→ **Texte fourni**
============

L'institut explique que "le candidat vaccin protéique anti-SARS-CoV-2 s’appuie sur l’expertise de l’équipe BioMap dans la conception de vaccins muqueux", dont les équipes ont "déjà réussi à développer un candidat vaccin efficace pour protéger les singes de la toxoplasmose". Ce vaccin, constitué de la protéine Spike et de protéines virales non soumises à mutation, "permettrait d’être protecteur quelles que soient les mutations virales et la souche de coronavirus circulante".

· Peut-on parler de spray nasal?

"On ne peut pas vraiment parler de spray nasal", insiste auprès de BFMTV Isabelle Dimier-Poisson, la responsable de l'équipe de recherche BioMaG. Le vaccin est bien injecté avec une sorte de seringue, mais il n'y a pas d'aiguille au bout de cette dernière. Celle-ci est remplacée par un petit adaptateur qui permet de diffuser le vaccin dans la cavité nasale.

============

→ **Série d'exercices**
**A.** Répondez à ces questions sur le texte sur le vaccin nasal.
(i) De quelles protéines ce vaccin est-il constitué ?
(ii) Contre quelle maladie l'équipe a-t-elle déjà mis au point un candidat vaccin efficace chez les singes ?
(iii) Qu'est-ce qui remplace l'aiguille au bout de la seringue ?
**B.** Prolongez le texte sur le vaccin nasal en reprenant juste après sa dernière phrase.
Les entrées n'ont aucun lien avec le texte sur le vaccin nasal.

============

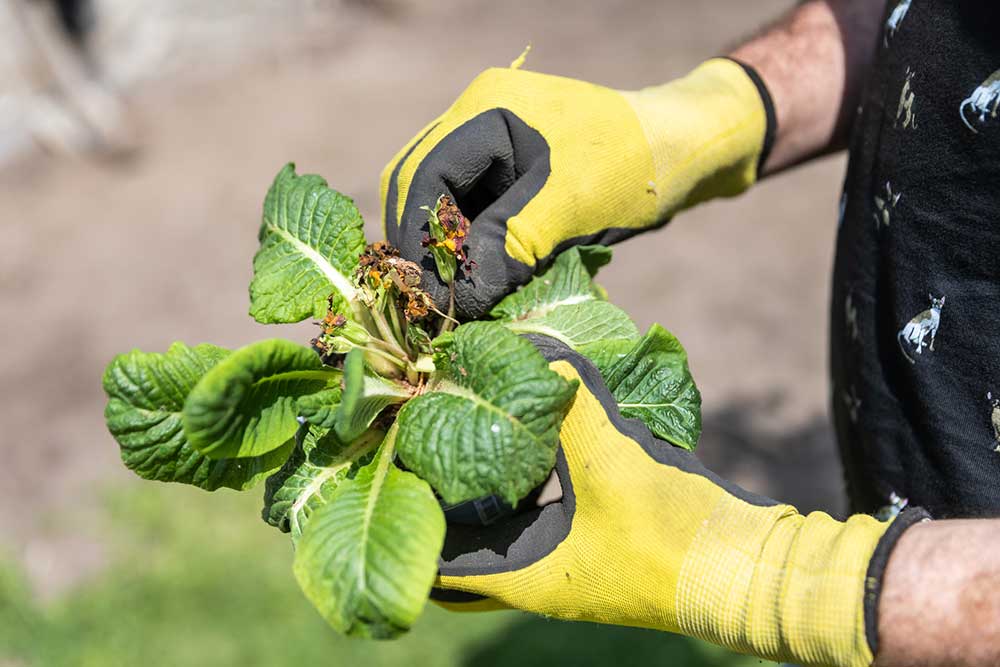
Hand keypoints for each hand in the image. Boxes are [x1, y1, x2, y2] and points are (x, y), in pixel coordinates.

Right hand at [381, 59, 773, 318]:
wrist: (682, 152)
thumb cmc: (631, 169)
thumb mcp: (566, 209)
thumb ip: (506, 247)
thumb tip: (457, 301)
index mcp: (486, 110)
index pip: (422, 174)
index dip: (417, 236)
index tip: (428, 292)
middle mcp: (477, 118)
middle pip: (420, 185)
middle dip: (425, 244)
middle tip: (435, 299)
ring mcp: (491, 143)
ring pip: (443, 202)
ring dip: (448, 249)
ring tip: (459, 296)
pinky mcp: (508, 169)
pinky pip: (472, 208)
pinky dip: (473, 246)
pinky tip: (483, 277)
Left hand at [432, 335, 926, 666]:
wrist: (751, 570)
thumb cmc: (673, 535)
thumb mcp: (611, 463)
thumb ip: (571, 410)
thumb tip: (543, 359)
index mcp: (529, 578)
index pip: (443, 570)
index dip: (415, 528)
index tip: (396, 477)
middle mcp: (545, 579)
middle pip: (472, 549)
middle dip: (447, 506)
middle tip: (427, 449)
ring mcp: (578, 564)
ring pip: (514, 528)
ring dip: (495, 490)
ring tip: (474, 434)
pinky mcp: (608, 544)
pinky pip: (553, 512)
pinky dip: (540, 479)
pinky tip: (545, 437)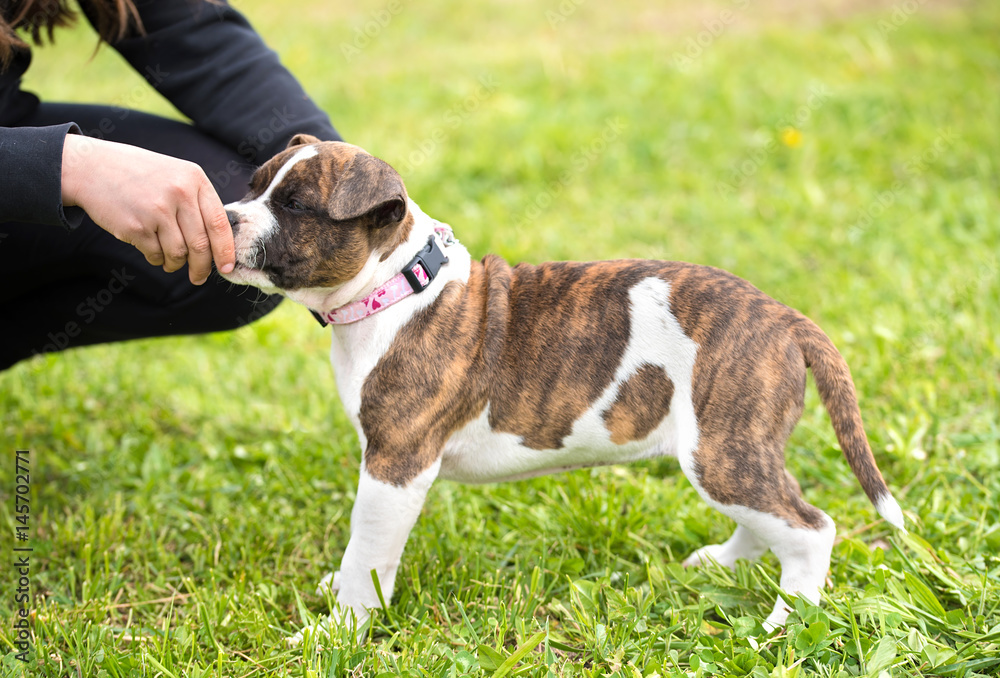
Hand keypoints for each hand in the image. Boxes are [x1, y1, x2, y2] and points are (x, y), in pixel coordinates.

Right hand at [61, 134, 234, 284]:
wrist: (91, 167)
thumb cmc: (141, 175)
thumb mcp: (176, 175)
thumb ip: (198, 202)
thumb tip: (221, 244)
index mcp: (194, 179)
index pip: (220, 224)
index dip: (226, 251)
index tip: (228, 268)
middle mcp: (179, 193)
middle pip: (201, 245)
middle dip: (202, 267)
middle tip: (199, 277)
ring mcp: (156, 210)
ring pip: (179, 254)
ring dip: (176, 264)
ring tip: (171, 262)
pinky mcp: (136, 226)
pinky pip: (156, 255)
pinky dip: (157, 259)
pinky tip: (152, 252)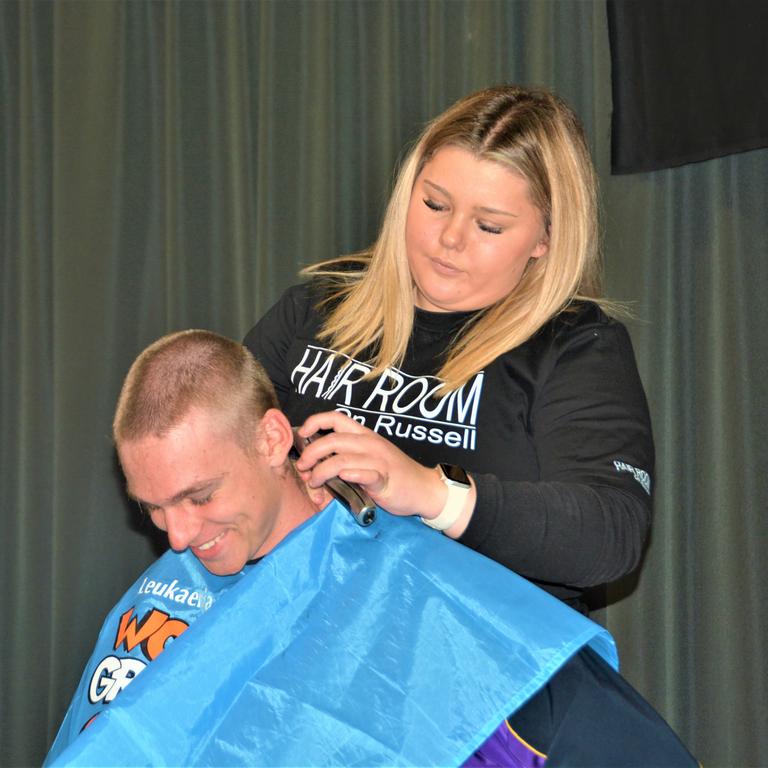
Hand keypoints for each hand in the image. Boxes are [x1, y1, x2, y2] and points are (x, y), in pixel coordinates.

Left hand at [295, 411, 448, 519]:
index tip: (301, 434)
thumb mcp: (368, 459)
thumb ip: (345, 458)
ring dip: (322, 471)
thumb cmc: (393, 474)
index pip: (336, 418)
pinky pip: (365, 474)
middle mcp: (369, 443)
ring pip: (342, 459)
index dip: (315, 421)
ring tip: (315, 482)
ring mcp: (378, 460)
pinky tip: (342, 478)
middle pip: (332, 440)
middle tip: (303, 468)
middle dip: (311, 453)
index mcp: (364, 435)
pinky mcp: (385, 480)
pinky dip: (350, 474)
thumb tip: (313, 465)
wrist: (424, 489)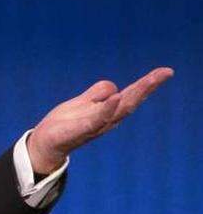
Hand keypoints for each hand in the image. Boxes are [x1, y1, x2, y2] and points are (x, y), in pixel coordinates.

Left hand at [27, 67, 174, 173]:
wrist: (46, 142)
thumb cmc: (66, 122)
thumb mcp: (84, 102)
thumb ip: (98, 93)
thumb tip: (113, 88)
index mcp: (109, 111)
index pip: (132, 94)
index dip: (149, 83)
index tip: (166, 71)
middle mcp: (108, 119)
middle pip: (132, 100)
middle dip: (148, 86)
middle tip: (165, 73)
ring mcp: (96, 125)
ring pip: (119, 109)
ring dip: (135, 94)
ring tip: (148, 81)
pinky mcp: (81, 130)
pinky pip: (97, 119)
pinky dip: (107, 109)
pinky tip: (115, 97)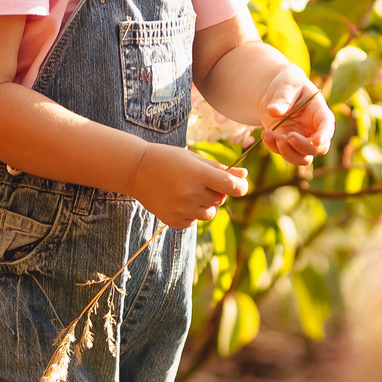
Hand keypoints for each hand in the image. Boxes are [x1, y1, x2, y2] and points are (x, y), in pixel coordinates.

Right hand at [128, 144, 247, 227]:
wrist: (136, 170)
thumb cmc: (169, 160)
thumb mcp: (195, 159)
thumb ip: (220, 169)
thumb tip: (245, 175)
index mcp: (199, 174)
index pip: (233, 187)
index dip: (241, 186)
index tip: (239, 185)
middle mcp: (191, 193)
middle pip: (221, 200)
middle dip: (216, 192)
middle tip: (198, 181)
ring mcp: (182, 209)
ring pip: (210, 213)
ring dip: (205, 204)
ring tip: (186, 191)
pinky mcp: (174, 221)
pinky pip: (194, 221)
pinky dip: (191, 213)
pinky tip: (176, 200)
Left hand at [260, 81, 333, 165]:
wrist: (274, 92)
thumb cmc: (287, 84)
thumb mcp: (286, 84)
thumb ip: (283, 97)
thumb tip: (274, 111)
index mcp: (320, 113)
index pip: (327, 127)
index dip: (324, 135)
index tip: (317, 141)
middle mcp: (314, 130)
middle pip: (317, 149)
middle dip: (303, 147)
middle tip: (287, 136)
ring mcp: (301, 139)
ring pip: (302, 158)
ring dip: (288, 153)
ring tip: (274, 136)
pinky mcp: (286, 144)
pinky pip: (283, 153)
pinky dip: (273, 147)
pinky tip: (265, 134)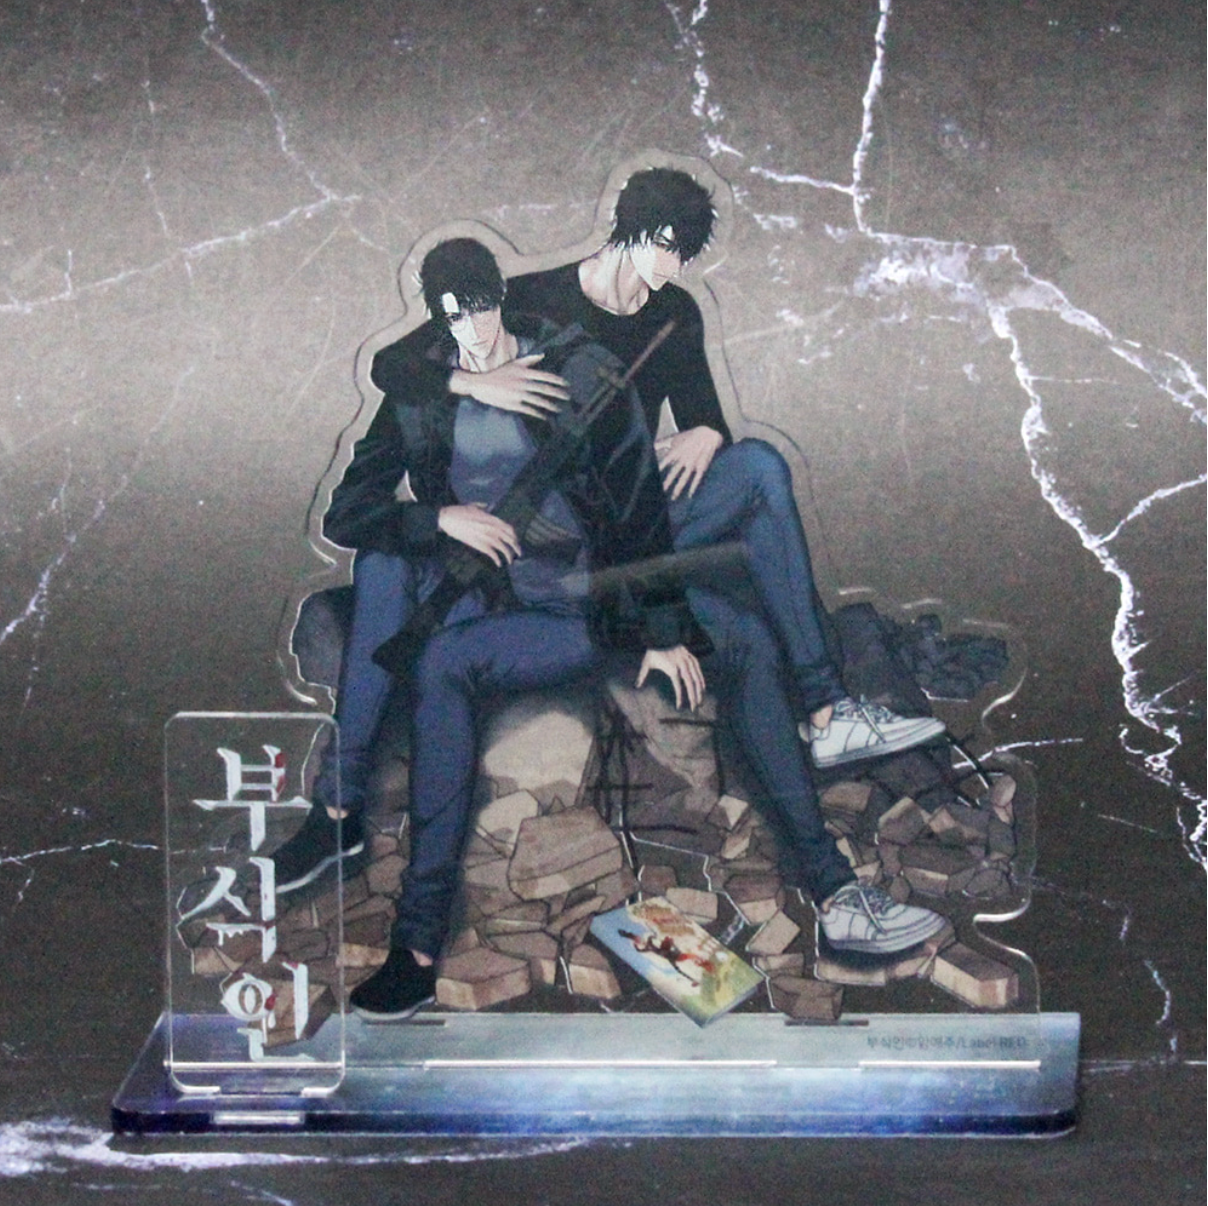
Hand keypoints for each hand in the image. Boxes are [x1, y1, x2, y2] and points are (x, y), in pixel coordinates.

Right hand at [437, 503, 520, 565]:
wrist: (448, 518)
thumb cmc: (459, 511)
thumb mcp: (473, 506)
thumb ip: (483, 507)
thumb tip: (488, 506)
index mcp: (492, 518)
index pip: (509, 528)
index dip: (514, 536)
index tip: (515, 541)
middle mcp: (492, 527)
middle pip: (510, 539)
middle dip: (516, 547)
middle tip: (519, 553)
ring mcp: (486, 536)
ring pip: (503, 548)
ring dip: (509, 556)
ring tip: (510, 561)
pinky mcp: (479, 544)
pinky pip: (493, 554)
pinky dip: (497, 560)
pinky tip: (499, 564)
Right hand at [452, 354, 569, 418]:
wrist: (481, 384)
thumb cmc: (498, 373)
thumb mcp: (513, 364)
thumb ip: (529, 360)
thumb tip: (543, 355)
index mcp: (523, 372)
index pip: (545, 376)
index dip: (557, 380)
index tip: (566, 384)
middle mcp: (523, 383)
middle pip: (544, 389)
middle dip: (558, 394)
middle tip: (567, 397)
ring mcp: (518, 394)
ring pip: (539, 401)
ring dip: (550, 406)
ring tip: (558, 409)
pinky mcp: (513, 404)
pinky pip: (529, 410)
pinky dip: (538, 414)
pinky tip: (545, 417)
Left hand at [636, 645, 705, 710]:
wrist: (661, 633)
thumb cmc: (653, 650)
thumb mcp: (646, 662)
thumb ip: (642, 675)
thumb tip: (636, 686)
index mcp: (671, 668)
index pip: (678, 686)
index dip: (679, 697)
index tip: (679, 707)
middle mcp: (681, 665)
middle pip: (690, 683)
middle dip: (693, 697)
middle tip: (695, 708)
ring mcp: (687, 660)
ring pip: (696, 676)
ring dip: (699, 689)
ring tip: (700, 700)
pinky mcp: (690, 656)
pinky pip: (698, 668)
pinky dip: (701, 677)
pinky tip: (702, 686)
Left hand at [655, 426, 723, 499]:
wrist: (707, 434)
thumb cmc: (689, 437)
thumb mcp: (674, 439)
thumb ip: (661, 443)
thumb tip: (650, 446)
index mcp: (676, 452)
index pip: (664, 462)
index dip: (658, 468)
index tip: (651, 476)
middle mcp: (683, 459)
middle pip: (673, 473)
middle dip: (666, 483)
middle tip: (660, 492)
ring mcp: (693, 464)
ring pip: (684, 478)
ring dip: (678, 488)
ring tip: (673, 498)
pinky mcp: (701, 467)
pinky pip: (697, 479)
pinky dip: (693, 487)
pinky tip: (690, 495)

============

→ **Vos réponses**
**A.**
(i) De la protéine Spike et de protéines virales non soumises à mutation.
(ii) La toxoplasmose.
(iii) Un petit adaptateur qui permet de diffuser le vaccin dans la cavité nasale.

**B.**
· Quelle différence avec les vaccins actuels?

Selon l'Inrae et l'université de Tours, la plus-value de ce vaccin résiderait dans sa capacité à couper la transmission entre individus, en agissant directement sur la muqueuse nasale.

"Contrairement aux vaccins intra-musculaires, seuls les vaccins à administration par voie nasale seraient capables d'éviter la présence de virus dans le nez, stade initial de l'infection. Ils induisent en effet une immunité au niveau des muqueuses nasales, porte d'entrée et lieu de multiplication du virus", expliquent les chercheurs dans leur communiqué.

En effet, les études scientifiques montrent que les vaccins actuellement administrés dans le monde - ceux des laboratoires Pfizer/BionTech, Moderna ou encore AstraZeneca - contre le Covid-19 réduisent le risque de "porter le virus" et donc de le transmettre. Pour autant, il reste possible pour certaines personnes vaccinées d'attraper le virus.

Cette injection nasale "constituerait donc une vraie plus-value", selon les équipes, dans le sens où en agissant sur les muqueuses du nez, elles protégeraient davantage contre la présence de virus dans le nez et donc contre le risque de transmission." "Cette action précoce permettrait donc de lever les gestes barrières" aujourd'hui toujours nécessaires pour éviter le risque d'infection.

· Quel est l'intérêt de ce vaccin?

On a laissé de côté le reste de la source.